-- Problem to solve --
Output the text from every item below as a numbered list, one line per entry, with blank lines dropped and the pictures left out.

-- Materials provided --
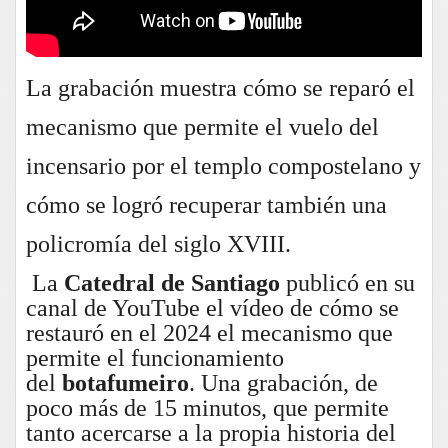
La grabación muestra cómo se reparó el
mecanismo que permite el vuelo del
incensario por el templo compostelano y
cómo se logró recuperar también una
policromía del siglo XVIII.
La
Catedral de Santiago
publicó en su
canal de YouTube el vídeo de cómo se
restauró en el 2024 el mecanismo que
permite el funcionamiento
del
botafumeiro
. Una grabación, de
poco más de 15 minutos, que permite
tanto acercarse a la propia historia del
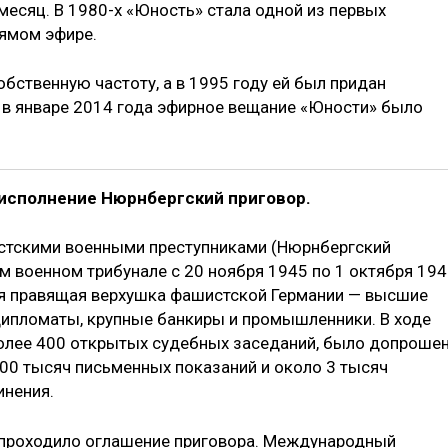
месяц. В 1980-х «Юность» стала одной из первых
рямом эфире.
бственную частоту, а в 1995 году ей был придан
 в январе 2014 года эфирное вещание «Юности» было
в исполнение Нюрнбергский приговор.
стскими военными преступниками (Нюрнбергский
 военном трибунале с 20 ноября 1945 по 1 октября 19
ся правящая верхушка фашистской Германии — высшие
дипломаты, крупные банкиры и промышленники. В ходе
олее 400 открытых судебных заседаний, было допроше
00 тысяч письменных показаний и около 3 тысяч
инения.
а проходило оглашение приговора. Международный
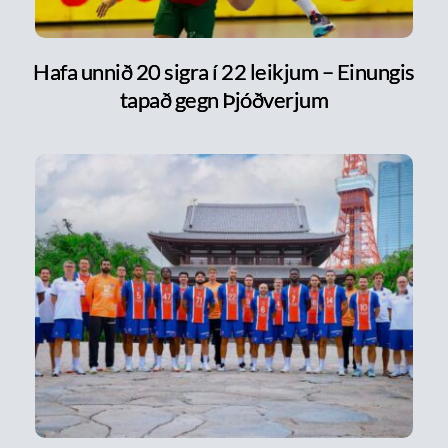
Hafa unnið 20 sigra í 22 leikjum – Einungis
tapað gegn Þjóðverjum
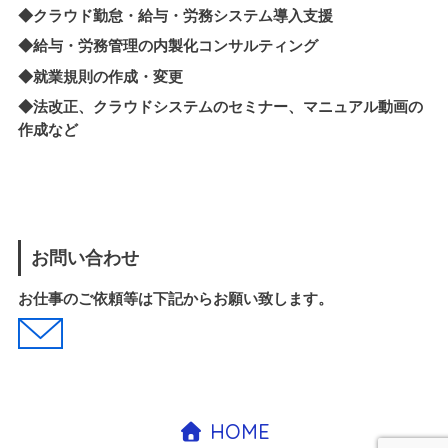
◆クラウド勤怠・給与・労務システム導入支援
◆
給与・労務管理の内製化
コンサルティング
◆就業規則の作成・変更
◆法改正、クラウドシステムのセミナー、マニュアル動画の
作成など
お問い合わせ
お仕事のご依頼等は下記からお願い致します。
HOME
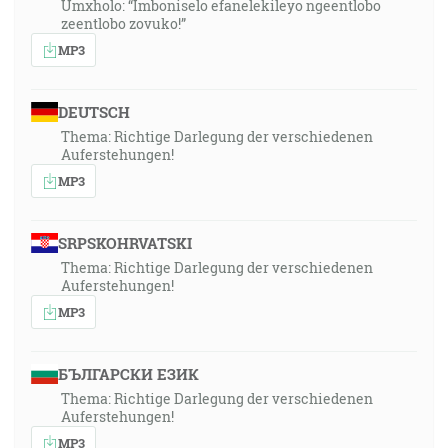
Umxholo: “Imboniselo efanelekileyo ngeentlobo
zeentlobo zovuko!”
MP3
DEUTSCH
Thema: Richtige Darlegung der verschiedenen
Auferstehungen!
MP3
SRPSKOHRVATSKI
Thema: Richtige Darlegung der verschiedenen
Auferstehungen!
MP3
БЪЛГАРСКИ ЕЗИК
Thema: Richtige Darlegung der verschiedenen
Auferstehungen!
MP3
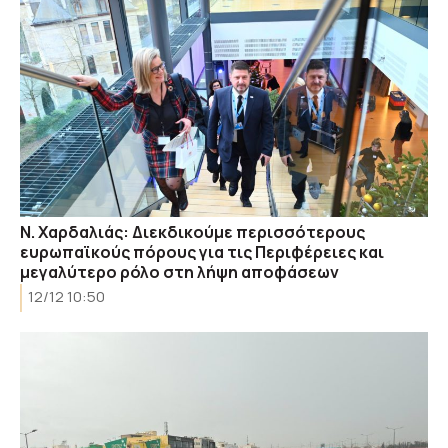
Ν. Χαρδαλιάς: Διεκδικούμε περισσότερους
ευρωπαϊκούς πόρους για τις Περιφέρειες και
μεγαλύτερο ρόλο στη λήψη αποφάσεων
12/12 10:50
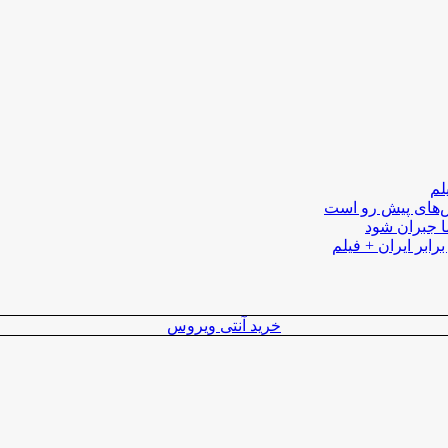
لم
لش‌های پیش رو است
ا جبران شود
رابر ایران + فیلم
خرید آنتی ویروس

-- Written answer --
1. La grabación muestra cómo se reparó el
2. mecanismo que permite el vuelo del
3. incensario por el templo compostelano y
4. cómo se logró recuperar también una
5. policromía del siglo XVIII.
6. La
7. Catedral de Santiago
8. publicó en su
9. canal de YouTube el vídeo de cómo se
10. restauró en el 2024 el mecanismo que
11. permite el funcionamiento
12. del
13. botafumeiro
14. . Una grabación, de
15. poco más de 15 minutos, que permite
16. tanto acercarse a la propia historia del
17. месяц. В 1980-х «Юность» стала одной из первых
18. рямом эфире.
19. бственную частоту, а в 1995 году ей был придан
20.  в январе 2014 года эфирное вещание «Юности» было
21. в исполнение Нюрнбергский приговор.
22. стскими военными преступниками (Нюрнбергский
23.  военном трибунале с 20 ноября 1945 по 1 октября 19
24. ся правящая верхушка фашистской Германии — высшие
25. дипломаты, крупные банкиры и промышленники. В ходе
26. олее 400 открытых судебных заседаний, было допроше
27. 00 тысяч письменных показаний и около 3 тысяч
28. инения.
29. а проходило оглашение приговора. Международный
30. Hafa unnið 20 sigra í 22 leikjum – Einungis
31. tapað gegn Þjóðverjum
32. ◆クラウド勤怠・給与・労務システム導入支援
33. ◆
34. 給与・労務管理の内製化
35. コンサルティング
36. ◆就業規則の作成・変更
37. ◆法改正、クラウドシステムのセミナー、マニュアル動画の
38. 作成など
39. お問い合わせ
40. お仕事のご依頼等は下記からお願い致します。
41. HOME
42. Umxholo: “Imboniselo efanelekileyo ngeentlobo
43. zeentlobo zovuko!”
44. MP3
45. DEUTSCH
46. Thema: Richtige Darlegung der verschiedenen
47. Auferstehungen!
48. MP3
49. SRPSKOHRVATSKI
50. Thema: Richtige Darlegung der verschiedenen
51. Auferstehungen!
52. MP3
53. БЪЛГАРСКИ ЕЗИК
54. Thema: Richtige Darlegung der verschiedenen
55. Auferstehungen!
56. MP3
57. Ν. Χαρδαλιάς: Διεκδικούμε περισσότερους
58. ευρωπαϊκούς πόρους για τις Περιφέρειες και
59. μεγαλύτερο ρόλο στη λήψη αποφάσεων
60. 12/12 10:50
61. لم
62. لش‌های پیش رو است
63. ا جبران شود
64. رابر ایران + فیلم
65. خرید آنتی ویروس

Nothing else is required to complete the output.